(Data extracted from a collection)
»»

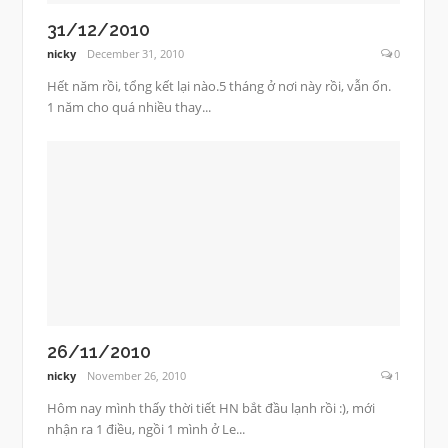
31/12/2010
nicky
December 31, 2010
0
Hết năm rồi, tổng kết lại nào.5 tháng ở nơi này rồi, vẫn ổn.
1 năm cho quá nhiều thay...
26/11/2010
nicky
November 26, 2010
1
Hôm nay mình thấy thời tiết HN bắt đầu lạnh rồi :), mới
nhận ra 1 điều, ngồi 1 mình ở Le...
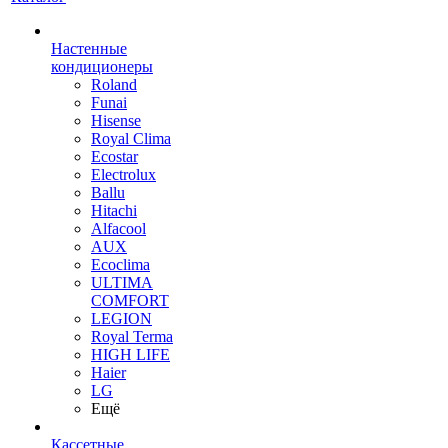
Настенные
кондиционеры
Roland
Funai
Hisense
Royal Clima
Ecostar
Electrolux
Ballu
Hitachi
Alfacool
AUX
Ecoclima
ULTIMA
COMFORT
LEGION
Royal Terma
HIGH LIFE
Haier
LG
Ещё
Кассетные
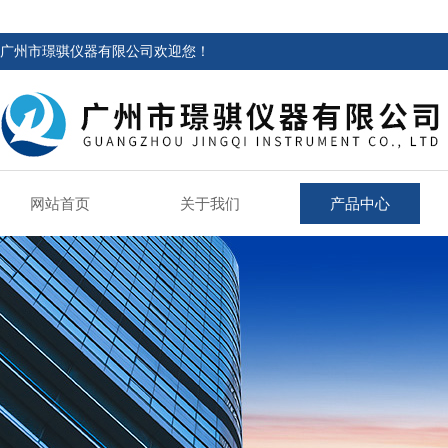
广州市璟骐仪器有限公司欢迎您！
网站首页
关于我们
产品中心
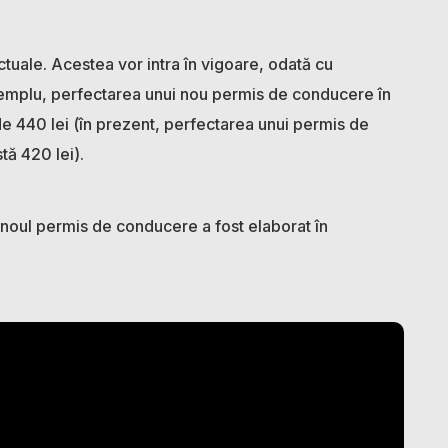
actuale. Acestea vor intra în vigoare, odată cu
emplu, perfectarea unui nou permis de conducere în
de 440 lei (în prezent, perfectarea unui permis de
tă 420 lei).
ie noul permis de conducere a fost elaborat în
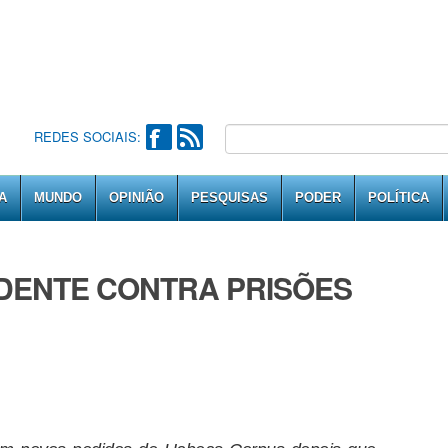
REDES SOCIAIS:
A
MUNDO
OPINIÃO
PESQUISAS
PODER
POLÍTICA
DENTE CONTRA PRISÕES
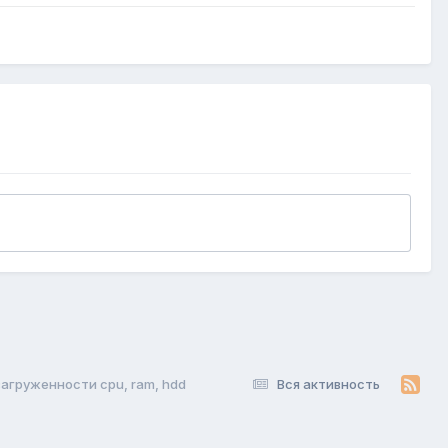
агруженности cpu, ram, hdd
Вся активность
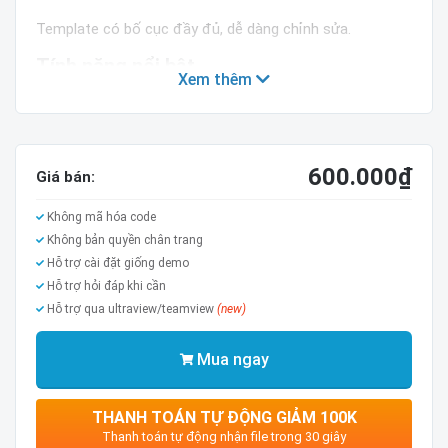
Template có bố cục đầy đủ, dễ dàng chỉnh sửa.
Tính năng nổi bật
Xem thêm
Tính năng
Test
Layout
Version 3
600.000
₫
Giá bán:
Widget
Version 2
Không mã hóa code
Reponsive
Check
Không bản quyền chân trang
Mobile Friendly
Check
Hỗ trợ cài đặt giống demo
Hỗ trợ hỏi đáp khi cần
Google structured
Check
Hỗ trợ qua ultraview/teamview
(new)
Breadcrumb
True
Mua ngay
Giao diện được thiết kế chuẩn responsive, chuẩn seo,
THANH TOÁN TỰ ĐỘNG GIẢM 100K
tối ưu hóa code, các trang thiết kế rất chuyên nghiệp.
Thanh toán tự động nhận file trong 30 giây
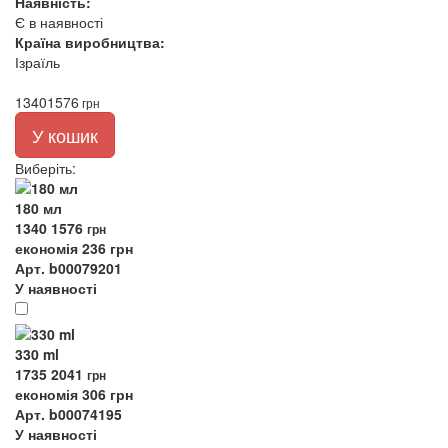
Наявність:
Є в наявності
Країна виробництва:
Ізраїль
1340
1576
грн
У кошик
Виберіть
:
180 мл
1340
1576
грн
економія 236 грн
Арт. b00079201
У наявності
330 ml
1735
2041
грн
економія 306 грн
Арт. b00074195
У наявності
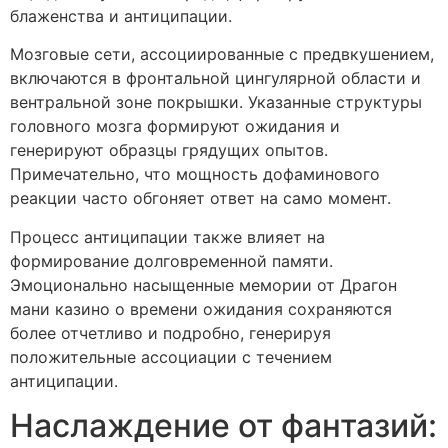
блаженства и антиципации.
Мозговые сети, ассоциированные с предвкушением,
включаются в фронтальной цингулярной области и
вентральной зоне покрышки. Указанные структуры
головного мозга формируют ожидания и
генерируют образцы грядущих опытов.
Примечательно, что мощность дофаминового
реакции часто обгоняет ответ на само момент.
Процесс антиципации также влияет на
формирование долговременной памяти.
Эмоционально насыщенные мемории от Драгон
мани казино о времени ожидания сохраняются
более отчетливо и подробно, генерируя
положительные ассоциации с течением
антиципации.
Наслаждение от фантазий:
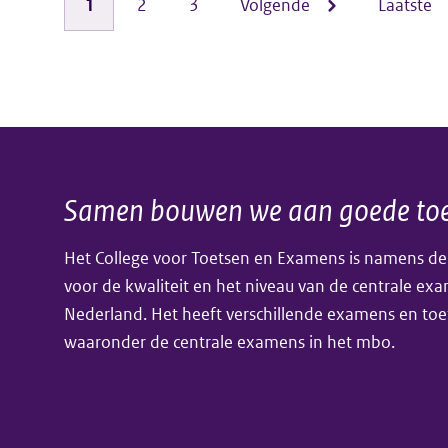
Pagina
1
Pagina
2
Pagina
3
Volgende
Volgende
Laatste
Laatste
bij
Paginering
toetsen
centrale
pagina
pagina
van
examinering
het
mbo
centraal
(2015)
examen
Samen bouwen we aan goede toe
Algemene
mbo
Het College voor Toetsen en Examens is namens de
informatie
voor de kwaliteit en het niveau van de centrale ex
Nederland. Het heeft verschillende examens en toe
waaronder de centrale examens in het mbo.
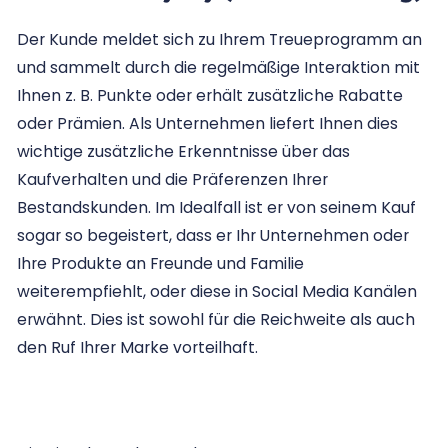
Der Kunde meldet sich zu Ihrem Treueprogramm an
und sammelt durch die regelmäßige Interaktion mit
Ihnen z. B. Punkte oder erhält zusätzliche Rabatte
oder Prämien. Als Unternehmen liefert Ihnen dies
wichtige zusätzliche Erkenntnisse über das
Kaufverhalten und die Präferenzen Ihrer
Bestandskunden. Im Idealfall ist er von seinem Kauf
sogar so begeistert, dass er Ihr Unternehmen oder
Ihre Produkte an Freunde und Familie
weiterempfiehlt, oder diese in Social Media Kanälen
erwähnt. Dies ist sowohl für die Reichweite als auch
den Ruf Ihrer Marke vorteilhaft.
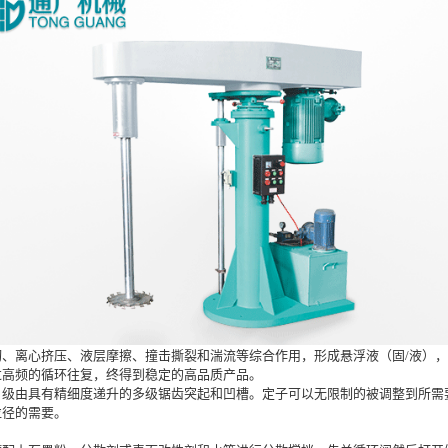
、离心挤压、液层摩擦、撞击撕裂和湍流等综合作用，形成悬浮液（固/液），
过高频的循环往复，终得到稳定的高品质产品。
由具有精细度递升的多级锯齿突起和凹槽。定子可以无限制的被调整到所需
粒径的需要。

««
»»

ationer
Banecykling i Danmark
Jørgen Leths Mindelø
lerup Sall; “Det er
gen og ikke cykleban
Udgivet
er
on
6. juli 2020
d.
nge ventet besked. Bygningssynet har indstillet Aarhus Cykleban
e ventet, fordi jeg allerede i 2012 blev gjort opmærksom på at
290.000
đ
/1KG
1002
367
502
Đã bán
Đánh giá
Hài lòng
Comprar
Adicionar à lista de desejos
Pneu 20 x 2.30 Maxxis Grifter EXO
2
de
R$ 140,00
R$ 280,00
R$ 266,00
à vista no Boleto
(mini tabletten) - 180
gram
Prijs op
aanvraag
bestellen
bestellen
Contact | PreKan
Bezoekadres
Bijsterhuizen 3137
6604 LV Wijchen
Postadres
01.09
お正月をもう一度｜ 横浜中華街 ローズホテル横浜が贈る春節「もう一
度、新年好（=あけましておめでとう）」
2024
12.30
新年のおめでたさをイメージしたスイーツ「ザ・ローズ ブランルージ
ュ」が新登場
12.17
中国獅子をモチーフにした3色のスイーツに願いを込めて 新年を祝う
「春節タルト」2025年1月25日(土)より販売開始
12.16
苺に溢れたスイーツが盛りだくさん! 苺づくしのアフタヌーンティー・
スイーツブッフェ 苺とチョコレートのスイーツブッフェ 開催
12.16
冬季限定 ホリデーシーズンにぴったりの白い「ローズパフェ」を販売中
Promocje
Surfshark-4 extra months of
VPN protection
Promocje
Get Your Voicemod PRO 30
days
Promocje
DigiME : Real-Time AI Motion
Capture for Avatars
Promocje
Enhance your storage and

««

EXERCISE DETAILS: Working from the records above, write out verbatim only the lines from the line containing "DigiME : Real-Time AI Motion" through the line containing "Enhance your storage and".

RESPONSE TO THE EXERCISE:
DigiME : Real-Time AI Motion
Capture for Avatars
Promocje
Enhance your storage and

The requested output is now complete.